▸ **Work instructions**: Put the records into a Markdown table with the columns No. and Line, one row per line with its number, skipping blank lines. Begin at the first line of the records and stop after the line that contains "genus: Soroseris".

Records from a dataset
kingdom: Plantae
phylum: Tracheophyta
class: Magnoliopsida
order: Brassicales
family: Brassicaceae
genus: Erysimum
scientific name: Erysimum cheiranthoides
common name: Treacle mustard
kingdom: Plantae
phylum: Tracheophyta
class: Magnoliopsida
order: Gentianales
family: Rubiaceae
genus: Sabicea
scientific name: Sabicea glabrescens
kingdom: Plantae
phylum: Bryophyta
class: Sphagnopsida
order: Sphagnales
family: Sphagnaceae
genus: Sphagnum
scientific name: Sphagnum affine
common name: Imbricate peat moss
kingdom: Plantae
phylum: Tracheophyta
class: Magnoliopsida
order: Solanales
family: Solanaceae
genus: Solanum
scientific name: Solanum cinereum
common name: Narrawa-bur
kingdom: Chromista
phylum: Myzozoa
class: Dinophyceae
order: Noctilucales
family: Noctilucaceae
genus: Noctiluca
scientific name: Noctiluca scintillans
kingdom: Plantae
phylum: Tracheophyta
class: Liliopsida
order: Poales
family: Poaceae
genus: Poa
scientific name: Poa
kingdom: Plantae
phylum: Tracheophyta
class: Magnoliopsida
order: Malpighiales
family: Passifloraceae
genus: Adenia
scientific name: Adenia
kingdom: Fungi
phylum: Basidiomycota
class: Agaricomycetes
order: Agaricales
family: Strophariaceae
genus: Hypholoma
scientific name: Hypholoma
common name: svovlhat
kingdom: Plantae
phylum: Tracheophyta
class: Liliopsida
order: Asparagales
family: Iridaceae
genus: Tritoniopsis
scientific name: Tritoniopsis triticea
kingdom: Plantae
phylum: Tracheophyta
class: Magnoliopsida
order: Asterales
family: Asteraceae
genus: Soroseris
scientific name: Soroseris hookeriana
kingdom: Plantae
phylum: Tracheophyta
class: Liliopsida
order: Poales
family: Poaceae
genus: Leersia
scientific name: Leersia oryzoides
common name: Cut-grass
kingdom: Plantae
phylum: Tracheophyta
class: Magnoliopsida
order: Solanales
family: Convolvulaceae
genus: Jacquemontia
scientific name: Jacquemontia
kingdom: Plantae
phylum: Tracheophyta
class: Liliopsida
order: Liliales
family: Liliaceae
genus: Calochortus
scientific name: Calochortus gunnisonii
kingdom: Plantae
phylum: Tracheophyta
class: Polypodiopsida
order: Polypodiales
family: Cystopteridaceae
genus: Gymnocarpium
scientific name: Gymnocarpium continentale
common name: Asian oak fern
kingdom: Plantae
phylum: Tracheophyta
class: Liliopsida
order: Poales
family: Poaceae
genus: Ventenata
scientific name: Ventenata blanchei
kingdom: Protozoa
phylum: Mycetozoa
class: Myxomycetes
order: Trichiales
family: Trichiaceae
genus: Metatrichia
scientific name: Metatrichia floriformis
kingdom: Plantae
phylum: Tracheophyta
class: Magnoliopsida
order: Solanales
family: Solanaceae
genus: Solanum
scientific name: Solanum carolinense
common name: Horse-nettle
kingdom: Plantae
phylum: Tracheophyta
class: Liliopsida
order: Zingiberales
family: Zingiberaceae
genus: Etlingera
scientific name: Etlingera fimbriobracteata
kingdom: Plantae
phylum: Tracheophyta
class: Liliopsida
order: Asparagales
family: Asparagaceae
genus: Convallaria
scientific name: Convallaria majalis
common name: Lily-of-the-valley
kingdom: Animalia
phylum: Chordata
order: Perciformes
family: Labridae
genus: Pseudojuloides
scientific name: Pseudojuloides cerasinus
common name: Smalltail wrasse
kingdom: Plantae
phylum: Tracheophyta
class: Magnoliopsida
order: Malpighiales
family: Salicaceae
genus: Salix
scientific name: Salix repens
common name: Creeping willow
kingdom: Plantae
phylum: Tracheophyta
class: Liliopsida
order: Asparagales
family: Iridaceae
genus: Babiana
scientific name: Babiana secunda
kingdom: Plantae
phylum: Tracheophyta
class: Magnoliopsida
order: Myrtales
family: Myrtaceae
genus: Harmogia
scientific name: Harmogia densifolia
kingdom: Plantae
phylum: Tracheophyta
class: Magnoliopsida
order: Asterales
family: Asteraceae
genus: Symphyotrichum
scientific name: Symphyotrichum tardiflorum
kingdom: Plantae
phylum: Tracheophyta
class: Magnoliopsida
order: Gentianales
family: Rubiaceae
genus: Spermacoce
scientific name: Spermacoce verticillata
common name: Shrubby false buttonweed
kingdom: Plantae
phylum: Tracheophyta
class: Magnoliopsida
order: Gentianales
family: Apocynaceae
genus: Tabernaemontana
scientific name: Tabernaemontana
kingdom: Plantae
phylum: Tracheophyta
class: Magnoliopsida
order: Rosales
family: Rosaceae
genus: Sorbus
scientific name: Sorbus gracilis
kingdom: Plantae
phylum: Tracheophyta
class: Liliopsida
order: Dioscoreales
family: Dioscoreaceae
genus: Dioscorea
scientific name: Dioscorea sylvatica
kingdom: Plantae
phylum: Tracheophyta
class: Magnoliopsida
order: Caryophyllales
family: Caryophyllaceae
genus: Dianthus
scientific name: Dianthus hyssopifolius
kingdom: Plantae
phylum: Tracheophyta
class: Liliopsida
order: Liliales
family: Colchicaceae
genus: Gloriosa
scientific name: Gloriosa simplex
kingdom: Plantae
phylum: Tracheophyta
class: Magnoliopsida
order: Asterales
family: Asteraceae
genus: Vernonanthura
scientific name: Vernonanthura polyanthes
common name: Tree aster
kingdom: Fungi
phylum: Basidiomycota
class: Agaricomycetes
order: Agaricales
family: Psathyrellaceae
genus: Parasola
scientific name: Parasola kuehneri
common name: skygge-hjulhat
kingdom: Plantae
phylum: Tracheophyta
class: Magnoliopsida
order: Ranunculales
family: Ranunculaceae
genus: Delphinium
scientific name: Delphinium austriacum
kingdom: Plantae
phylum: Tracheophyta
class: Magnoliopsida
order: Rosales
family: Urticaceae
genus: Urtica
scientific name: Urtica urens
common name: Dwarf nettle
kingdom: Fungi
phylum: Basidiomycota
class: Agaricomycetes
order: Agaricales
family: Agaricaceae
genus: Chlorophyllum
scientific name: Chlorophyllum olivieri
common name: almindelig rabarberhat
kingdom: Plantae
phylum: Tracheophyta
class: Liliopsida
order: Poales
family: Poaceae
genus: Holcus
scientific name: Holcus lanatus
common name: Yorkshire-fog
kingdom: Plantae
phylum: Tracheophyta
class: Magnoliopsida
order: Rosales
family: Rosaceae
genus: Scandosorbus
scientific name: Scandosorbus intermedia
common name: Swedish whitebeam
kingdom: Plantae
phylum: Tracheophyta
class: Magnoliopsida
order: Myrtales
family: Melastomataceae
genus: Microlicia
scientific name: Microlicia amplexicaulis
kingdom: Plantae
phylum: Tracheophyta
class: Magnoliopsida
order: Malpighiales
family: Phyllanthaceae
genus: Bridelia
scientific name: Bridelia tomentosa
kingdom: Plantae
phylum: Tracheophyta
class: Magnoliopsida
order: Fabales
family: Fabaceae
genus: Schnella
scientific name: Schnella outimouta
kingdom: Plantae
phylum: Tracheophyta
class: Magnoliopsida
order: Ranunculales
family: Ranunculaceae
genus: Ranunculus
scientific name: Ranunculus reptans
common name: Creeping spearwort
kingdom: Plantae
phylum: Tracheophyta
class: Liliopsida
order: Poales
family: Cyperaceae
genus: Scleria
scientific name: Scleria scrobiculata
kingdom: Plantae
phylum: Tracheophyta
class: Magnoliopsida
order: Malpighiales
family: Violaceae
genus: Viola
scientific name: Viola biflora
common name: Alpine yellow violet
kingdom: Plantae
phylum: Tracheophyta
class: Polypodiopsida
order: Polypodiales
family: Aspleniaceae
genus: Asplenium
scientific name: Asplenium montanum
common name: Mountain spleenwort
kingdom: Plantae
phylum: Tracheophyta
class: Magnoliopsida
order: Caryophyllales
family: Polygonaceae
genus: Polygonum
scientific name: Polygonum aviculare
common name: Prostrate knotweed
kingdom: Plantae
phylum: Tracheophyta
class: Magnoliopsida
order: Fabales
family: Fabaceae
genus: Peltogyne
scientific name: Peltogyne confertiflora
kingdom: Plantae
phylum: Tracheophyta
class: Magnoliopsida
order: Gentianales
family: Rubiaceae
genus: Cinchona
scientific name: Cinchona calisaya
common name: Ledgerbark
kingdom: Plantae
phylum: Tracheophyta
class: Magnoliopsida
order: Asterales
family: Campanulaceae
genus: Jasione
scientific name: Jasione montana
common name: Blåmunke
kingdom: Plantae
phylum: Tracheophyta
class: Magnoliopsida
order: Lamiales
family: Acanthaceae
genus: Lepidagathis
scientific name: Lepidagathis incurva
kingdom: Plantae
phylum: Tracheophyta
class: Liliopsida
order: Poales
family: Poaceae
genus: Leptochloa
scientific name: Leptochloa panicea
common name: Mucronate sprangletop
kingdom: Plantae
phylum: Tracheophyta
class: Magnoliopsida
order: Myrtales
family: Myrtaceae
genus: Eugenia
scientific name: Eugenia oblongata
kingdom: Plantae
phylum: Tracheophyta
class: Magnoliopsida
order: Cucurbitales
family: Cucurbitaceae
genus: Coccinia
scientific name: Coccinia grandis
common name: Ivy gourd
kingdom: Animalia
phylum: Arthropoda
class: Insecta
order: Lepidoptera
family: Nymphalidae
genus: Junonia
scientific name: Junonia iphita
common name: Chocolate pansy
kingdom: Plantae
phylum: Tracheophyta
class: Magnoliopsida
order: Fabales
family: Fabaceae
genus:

▸ **Full response**:
| No. | Line |
|---|---|
| 1 | kingdom: Plantae |
| 2 | phylum: Tracheophyta |
| 3 | class: Magnoliopsida |
| 4 | order: Brassicales |
| 5 | family: Brassicaceae |
| 6 | genus: Erysimum |
| 7 | scientific name: Erysimum cheiranthoides |
| 8 | common name: Treacle mustard |
| 9 | kingdom: Plantae |
| 10 | phylum: Tracheophyta |
| 11 | class: Magnoliopsida |
| 12 | order: Gentianales |
| 13 | family: Rubiaceae |
| 14 | genus: Sabicea |
| 15 | scientific name: Sabicea glabrescens |
| 16 | kingdom: Plantae |
| 17 | phylum: Bryophyta |
| 18 | class: Sphagnopsida |
| 19 | order: Sphagnales |
| 20 | family: Sphagnaceae |
| 21 | genus: Sphagnum |
| 22 | scientific name: Sphagnum affine |
| 23 | common name: Imbricate peat moss |
| 24 | kingdom: Plantae |
| 25 | phylum: Tracheophyta |
| 26 | class: Magnoliopsida |
| 27 | order: Solanales |
| 28 | family: Solanaceae |
| 29 | genus: Solanum |
| 30 | scientific name: Solanum cinereum |
| 31 | common name: Narrawa-bur |
| 32 | kingdom: Chromista |
| 33 | phylum: Myzozoa |
| 34 | class: Dinophyceae |
| 35 | order: Noctilucales |
| 36 | family: Noctilucaceae |
| 37 | genus: Noctiluca |
| 38 | scientific name: Noctiluca scintillans |
| 39 | kingdom: Plantae |
| 40 | phylum: Tracheophyta |
| 41 | class: Liliopsida |
| 42 | order: Poales |
| 43 | family: Poaceae |
| 44 | genus: Poa |
| 45 | scientific name: Poa |
| 46 | kingdom: Plantae |
| 47 | phylum: Tracheophyta |
| 48 | class: Magnoliopsida |
| 49 | order: Malpighiales |
| 50 | family: Passifloraceae |
| 51 | genus: Adenia |
| 52 | scientific name: Adenia |
| 53 | kingdom: Fungi |
| 54 | phylum: Basidiomycota |
| 55 | class: Agaricomycetes |
| 56 | order: Agaricales |
| 57 | family: Strophariaceae |
| 58 | genus: Hypholoma |
| 59 | scientific name: Hypholoma |
| 60 | common name: svovlhat |
| 61 | kingdom: Plantae |
| 62 | phylum: Tracheophyta |
| 63 | class: Liliopsida |
| 64 | order: Asparagales |
| 65 | family: Iridaceae |
| 66 | genus: Tritoniopsis |
| 67 | scientific name: Tritoniopsis triticea |
| 68 | kingdom: Plantae |
| 69 | phylum: Tracheophyta |
| 70 | class: Magnoliopsida |
| 71 | order: Asterales |
| 72 | family: Asteraceae |
| 73 | genus: Soroseris |